During the Early–Middle Miocene (Western Anatolia) several volcanic fields occur along a NE–SW-trending shear zone, known as İzmir–Balıkesir Transfer Zone. This is a deformed crustal-scale sinistral strike-slip fault zone crossing the Bornova flysch and extending along the NW-boundary of the Menderes Massif by accommodating the differential deformation between the Cycladic and Menderes core complexes within the Aegean extensional system.

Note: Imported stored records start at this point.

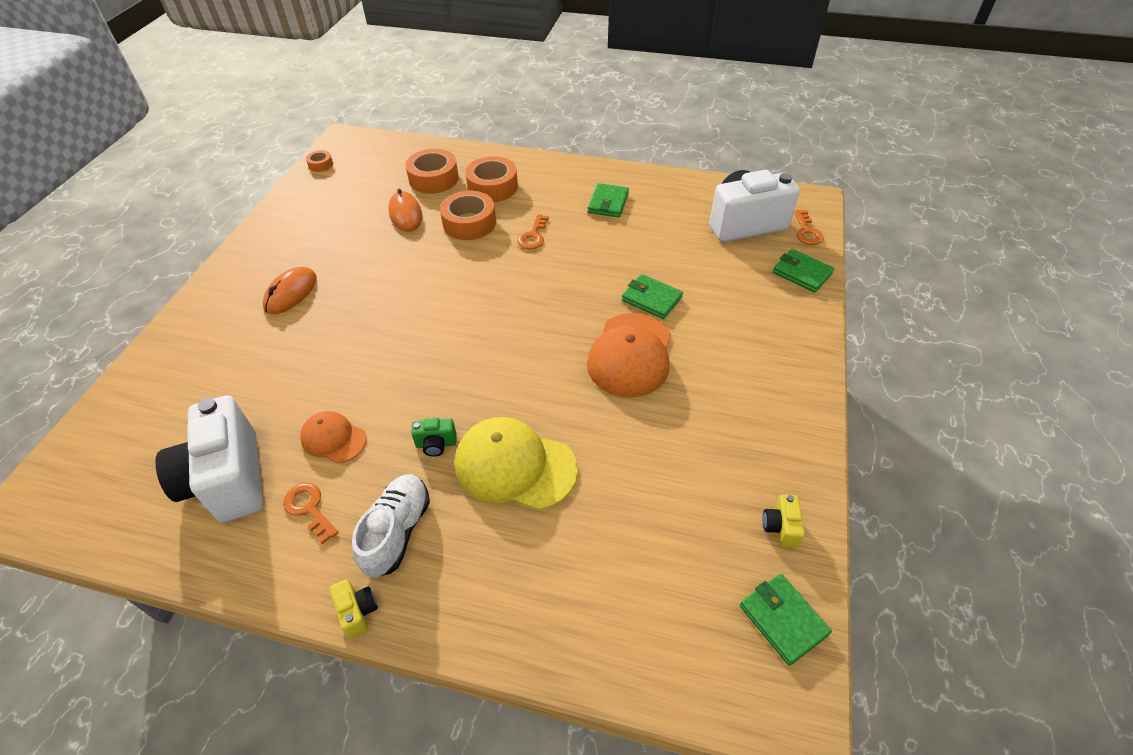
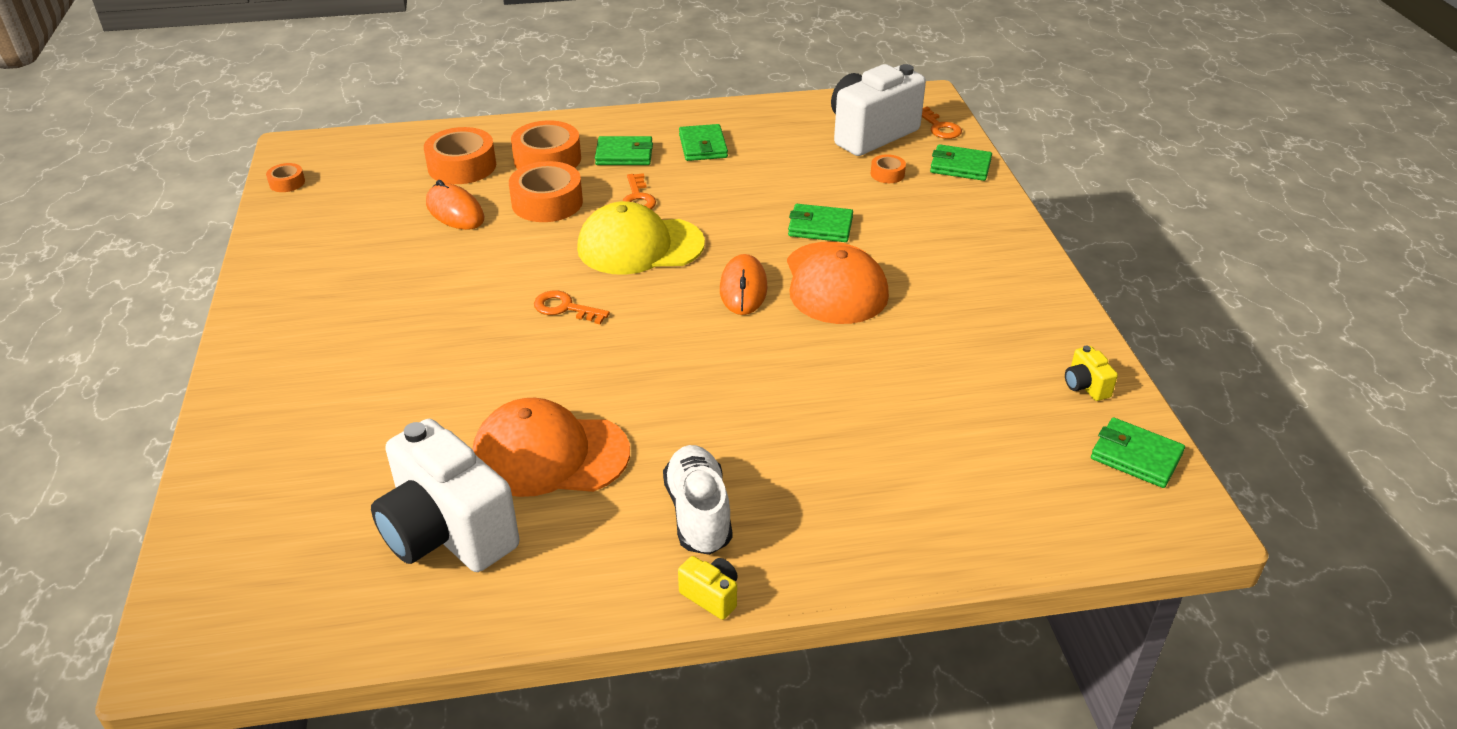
camera: 25 degrees left, 10 degrees down
orange mouse [262,267,317,314] -> orange mouse moved to [720,254,768,315]
orange key [283,483,339,544] -> orange key moved to [534,290,610,324]
orange cap [300,411,367,463] -> orange cap [472,398,630,497], size x1.76
green camera [411,418,456,457] -> none
yellow cap [455,417,578,510] -> yellow cap moved to [577,201,705,275]
none -> green wallet [595,136,653,165]
none -> orange tape [871,154,906,183]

Here we discuss the volcanic activity in Yamanlar and Yuntdağı fields that is closely related to the extensional tectonics of the İzmir–Balıkesir Transfer Zone and in the same time with the episodic core complex denudation of the Menderes Massif.This study documents two composite volcanoes (Yamanlar and Yuntdağı), whose present vent area is strongly eroded and cut by a variety of strike-slip and normal fault systems, the transcurrent NW–SE being the dominant one. The erosional remnants of the vent areas, resembling a shallow crater intrusive complex, illustrate the presence of numerous dykes or variably sized neck-like intrusions and lava flows, typically associated with hydrothermal alteration processes (propylitic and argillic). Such vent areas were observed in both the examined volcanic fields, having ~6km in diameter and being much more eroded toward the south, along the NW–SE fault system. Lava flows and lava domes are sometimes associated with proximal block and ash flow deposits. In the cone-building association part, besides lava flows and remnants of lava domes, rare block and ash and pumice-rich pyroclastic flow deposits, as well as a series of debris-flow deposits, have been observed.The rocks display a porphyritic texture and contain various proportions of plagioclase, clinopyroxene, orthopyroxene, amphibole, rare biotite and corroded quartz. The examined rocks fall at the limit between calc-alkaline to alkaline field, and plot predominantly in high-K andesite and dacite fields and one is rhyolite. The trace element distribution suggests fractional crystallization processes and mixing in upper crustal magma chambers and suggests a metasomatized lithospheric mantle/lower crust source. This preliminary volcanological–petrological and geochronological base study allowed documenting the Yamanlar and Yuntdağı as composite volcanoes generated during post-collisional Early–Middle Miocene transtensional tectonic movements.